### [EXERCISE]
Each line in the data holding "Linux" should be listed.

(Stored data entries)
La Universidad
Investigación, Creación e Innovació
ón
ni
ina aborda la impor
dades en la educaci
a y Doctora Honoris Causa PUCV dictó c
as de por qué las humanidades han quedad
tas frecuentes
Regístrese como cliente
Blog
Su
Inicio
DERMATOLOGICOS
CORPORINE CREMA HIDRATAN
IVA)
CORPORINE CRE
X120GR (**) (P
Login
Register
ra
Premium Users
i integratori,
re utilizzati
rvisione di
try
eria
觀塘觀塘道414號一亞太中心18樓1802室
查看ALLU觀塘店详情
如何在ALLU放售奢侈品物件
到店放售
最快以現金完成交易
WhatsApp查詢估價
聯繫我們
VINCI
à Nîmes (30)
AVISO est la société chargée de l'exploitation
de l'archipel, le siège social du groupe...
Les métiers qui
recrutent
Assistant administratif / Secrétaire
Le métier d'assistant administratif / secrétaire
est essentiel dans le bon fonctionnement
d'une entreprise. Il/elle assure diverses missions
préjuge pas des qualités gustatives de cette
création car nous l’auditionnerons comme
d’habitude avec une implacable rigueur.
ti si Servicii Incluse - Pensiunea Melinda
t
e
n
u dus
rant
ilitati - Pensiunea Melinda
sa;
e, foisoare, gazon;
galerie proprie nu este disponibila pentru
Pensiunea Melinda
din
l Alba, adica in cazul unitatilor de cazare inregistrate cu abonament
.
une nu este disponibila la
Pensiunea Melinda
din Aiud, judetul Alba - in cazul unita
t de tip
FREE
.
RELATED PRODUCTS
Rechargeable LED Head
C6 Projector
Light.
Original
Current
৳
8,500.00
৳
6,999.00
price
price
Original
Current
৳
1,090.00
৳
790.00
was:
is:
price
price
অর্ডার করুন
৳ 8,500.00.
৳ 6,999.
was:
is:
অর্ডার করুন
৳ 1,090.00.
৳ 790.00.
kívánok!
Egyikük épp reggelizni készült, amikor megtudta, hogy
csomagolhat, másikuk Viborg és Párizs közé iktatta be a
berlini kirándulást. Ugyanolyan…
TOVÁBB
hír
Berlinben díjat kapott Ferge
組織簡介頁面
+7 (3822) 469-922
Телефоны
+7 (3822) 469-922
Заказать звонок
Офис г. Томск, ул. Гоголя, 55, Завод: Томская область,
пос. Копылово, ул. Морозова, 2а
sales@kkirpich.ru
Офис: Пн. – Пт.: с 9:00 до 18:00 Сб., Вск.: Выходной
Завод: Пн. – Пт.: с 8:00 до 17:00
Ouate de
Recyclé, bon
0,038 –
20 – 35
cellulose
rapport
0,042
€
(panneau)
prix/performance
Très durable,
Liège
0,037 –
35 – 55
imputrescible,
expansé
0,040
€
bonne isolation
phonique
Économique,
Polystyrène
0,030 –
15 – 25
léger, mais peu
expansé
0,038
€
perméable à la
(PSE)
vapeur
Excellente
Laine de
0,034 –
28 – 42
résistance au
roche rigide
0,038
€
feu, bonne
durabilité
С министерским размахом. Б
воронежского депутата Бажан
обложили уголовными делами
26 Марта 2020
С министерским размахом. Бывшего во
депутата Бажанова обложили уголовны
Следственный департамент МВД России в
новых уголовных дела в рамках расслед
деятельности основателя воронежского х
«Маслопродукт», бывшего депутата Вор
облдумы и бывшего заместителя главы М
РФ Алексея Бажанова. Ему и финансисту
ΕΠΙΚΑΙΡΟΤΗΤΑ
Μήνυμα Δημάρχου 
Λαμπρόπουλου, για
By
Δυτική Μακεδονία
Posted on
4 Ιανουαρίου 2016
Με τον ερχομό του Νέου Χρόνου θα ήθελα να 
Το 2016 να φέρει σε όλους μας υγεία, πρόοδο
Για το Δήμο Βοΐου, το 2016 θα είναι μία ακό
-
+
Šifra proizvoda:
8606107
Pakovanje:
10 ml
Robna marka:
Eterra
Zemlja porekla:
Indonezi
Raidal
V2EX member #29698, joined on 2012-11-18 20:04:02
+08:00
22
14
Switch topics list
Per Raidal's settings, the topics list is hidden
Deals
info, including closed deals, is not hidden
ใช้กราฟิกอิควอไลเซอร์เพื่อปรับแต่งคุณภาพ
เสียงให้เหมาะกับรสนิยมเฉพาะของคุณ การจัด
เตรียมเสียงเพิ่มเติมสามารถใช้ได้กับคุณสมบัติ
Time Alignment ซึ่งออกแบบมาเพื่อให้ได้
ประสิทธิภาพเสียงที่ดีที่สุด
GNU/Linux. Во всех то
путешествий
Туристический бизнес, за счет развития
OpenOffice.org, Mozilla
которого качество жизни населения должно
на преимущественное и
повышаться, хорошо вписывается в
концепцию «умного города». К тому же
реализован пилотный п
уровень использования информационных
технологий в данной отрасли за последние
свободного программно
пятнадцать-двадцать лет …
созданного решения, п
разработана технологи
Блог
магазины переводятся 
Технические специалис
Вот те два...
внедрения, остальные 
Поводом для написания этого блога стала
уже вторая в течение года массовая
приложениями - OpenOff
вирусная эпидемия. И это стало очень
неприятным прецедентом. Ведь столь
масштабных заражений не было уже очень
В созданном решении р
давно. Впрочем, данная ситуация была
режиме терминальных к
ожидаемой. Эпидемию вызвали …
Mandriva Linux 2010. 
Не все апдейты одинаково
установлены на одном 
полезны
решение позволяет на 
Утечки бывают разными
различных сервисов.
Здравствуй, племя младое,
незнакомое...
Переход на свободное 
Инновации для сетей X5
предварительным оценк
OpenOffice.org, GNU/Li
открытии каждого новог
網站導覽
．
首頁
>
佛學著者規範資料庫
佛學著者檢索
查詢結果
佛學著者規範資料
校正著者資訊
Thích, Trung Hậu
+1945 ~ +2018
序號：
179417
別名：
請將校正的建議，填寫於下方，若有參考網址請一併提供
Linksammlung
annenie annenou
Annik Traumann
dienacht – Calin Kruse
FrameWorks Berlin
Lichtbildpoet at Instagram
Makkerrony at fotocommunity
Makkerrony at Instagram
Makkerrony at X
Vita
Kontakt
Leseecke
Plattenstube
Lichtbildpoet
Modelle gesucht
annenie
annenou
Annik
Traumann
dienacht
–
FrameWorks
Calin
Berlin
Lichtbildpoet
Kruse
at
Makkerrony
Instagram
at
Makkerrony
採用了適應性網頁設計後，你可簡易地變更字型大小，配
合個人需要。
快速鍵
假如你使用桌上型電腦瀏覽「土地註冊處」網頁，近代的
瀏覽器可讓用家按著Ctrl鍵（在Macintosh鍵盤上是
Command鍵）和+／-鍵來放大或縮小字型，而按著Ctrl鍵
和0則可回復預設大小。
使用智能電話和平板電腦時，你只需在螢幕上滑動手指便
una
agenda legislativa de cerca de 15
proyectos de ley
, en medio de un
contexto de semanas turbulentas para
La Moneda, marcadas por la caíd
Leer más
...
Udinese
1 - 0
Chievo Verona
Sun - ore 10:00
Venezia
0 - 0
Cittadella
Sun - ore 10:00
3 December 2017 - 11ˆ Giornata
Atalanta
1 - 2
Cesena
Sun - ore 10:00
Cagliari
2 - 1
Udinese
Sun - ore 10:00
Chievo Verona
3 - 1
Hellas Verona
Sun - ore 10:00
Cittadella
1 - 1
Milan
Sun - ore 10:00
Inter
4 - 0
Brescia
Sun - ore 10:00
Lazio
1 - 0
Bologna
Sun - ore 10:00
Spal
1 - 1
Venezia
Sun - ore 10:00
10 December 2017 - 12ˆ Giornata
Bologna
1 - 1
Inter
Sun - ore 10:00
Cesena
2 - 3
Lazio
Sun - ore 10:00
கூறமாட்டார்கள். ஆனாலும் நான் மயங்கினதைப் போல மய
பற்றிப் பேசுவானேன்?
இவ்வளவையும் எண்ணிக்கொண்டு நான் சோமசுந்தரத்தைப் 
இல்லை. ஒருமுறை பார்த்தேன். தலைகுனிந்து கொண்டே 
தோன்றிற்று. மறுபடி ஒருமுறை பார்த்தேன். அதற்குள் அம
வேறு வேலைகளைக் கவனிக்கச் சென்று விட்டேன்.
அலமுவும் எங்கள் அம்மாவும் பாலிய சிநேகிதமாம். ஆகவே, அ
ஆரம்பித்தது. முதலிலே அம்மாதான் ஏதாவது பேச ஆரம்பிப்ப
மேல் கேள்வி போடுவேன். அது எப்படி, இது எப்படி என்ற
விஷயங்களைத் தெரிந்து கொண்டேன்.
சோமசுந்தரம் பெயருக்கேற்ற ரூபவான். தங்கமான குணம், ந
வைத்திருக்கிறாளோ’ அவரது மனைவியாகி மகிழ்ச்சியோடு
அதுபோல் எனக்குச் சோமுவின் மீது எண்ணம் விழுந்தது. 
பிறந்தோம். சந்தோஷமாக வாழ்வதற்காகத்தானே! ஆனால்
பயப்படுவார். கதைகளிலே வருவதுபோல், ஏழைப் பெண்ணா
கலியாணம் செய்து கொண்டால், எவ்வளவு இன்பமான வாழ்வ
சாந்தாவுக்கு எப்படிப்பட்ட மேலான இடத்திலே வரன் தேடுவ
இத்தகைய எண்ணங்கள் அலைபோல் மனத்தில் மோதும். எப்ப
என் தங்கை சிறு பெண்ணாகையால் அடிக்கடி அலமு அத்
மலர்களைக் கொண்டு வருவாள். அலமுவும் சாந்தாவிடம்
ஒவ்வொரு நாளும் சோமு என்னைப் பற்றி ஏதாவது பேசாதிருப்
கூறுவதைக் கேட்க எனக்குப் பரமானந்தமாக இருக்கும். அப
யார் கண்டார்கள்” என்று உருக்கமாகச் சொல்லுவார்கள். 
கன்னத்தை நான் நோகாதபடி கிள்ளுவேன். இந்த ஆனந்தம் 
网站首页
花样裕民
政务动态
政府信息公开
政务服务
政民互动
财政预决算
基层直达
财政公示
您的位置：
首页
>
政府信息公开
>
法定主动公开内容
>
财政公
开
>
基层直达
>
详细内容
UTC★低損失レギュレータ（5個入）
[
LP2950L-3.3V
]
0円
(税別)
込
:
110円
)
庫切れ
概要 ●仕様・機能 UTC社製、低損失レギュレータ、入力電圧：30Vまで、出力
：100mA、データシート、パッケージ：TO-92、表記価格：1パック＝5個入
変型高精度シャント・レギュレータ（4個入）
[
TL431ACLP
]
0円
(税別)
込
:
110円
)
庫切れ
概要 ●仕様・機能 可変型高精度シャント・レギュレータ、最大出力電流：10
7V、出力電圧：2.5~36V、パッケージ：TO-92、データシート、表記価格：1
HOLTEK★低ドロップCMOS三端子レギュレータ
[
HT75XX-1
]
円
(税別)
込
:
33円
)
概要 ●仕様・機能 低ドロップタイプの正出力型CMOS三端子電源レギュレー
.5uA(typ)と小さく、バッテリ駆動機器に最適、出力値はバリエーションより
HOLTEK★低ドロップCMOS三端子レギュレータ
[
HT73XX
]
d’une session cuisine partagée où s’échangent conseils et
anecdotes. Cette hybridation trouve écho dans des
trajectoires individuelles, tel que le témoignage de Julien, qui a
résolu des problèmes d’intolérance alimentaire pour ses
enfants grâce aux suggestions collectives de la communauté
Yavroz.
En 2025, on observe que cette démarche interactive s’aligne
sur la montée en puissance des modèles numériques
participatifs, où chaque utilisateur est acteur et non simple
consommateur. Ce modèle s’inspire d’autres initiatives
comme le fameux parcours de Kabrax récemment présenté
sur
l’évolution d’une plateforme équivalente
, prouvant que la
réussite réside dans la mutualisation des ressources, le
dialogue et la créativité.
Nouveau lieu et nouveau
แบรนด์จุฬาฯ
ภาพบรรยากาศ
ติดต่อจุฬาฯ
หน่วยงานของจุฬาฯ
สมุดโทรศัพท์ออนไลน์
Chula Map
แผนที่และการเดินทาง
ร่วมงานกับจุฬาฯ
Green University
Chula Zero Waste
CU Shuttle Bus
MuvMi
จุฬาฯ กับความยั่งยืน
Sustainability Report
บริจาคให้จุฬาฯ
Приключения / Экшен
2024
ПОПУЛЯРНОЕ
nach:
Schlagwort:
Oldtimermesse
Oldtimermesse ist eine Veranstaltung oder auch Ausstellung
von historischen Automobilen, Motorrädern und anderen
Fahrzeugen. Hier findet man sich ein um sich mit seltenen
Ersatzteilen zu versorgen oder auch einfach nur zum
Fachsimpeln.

### [EXPECTED ANSWER]
GNU/Linux. Во всех то
Mandriva Linux 2010. 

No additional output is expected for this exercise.